L’obiettivo è lo stesso della campagna lanciata nei giorni scorsi da Confagricoltura Lecce – che di domande d’esclusione ne ha raccolte quasi 10mila – e fatto proprio dalla consorella tarantina: «Non pagare alcun tributo per un beneficio che non esiste». Il pensiero di Carmine Palma, direttore di Confagricoltura Taranto, va dritto al punto: «I consorziati tarantini che ricadono nel territorio servito, per così dire, da quel Consorzio non vogliono tirar fuori un solo euro per un servizio assolutamente inesistente, anche perché non hanno mai ricevuto una goccia d’acqua».
Questione complessa, in generale, quella dei Consorzi di bonifica, che diventa addirittura spinosa quando si affronta il singolare meccanismo dei tributi «chiesti indistintamente a chiunque rientri nei comprensori, peraltro con un obiettivo di cassa ben preciso: coprire le voragini di bilanci eternamente in rosso».
Per capire quante migliaia di aziende agricole vengano investite dal “problema”, basti pensare che il comprensorio in cui opera il Consorzio dell’Arneo è situato nella fascia centrale della Penisola Salentina e copre una superficie territoriale di 252.883 ettari interessando, totalmente o parzialmente, 49 comuni ricadenti rispettivamente nelle province di Brindisi, Lecce e Taranto. In quest’ultima sono interessati 38.804 ettari e sei comuni, Torricella, Manduria, Sava, Maruggio, Avetrana e in parte Lizzano, pari al 15,35% della superficie totale del Consorzio. L’Arneo ha il compito istituzionale di coordinare e attuare interventi pubblici negli ambiti della difesa del suolo, gestione idraulica del territorio e dell’irrigazione. «In realtà – sottolinea Palma – questo ruolo nei nostri Comuni si concretizza in pochissime bocchette per l’irrigazione, per giunta vecchie e arrugginite. Pagare per un servizio del genere, davvero non ha senso: né logico, né economico».
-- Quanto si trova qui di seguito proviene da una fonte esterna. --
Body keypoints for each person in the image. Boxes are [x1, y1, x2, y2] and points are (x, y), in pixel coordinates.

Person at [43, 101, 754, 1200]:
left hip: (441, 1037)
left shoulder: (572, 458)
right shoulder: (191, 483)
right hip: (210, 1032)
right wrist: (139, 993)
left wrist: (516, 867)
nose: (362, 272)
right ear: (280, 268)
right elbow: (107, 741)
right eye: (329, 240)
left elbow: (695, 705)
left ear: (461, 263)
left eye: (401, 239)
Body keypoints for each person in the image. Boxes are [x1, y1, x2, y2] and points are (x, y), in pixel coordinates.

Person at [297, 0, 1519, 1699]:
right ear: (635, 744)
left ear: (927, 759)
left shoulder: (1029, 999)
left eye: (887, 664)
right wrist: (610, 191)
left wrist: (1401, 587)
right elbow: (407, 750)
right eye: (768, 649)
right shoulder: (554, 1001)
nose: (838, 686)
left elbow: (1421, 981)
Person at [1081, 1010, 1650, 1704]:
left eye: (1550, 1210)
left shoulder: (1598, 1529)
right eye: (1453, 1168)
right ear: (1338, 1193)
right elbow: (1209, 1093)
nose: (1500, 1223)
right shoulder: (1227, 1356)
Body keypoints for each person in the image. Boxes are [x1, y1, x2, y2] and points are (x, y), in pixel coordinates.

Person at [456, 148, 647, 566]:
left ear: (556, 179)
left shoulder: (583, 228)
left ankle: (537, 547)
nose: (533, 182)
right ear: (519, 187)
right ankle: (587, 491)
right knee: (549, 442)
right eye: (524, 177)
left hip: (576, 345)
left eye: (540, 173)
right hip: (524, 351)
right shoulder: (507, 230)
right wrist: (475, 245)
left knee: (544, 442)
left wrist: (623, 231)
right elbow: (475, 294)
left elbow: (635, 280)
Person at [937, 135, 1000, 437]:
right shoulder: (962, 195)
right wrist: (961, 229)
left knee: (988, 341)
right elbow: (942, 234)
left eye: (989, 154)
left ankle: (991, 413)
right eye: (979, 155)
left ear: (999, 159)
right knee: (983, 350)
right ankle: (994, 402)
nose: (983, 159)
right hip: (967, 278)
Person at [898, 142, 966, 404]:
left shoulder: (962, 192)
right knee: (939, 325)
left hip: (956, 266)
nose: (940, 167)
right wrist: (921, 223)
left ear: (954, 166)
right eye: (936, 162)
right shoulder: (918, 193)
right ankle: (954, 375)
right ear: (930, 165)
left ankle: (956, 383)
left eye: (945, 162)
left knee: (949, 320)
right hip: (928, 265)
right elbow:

I termini per presentare le osservazioni al Piano di classifica dell’Arneo scadevano proprio ieri, 16 giugno, mentre per lo Stornara e Tara scadranno il prossimo 30 giugno. Confagricoltura Taranto perciò stringe i tempi, invitando le aziende associate e chiunque ritenga di non avere benefici dal Consorzio Stornara e Tara a recarsi presso l’ufficio provinciale o presso le sedi zonali per sottoscrivere la richiesta di esclusione dal perimetro consortile.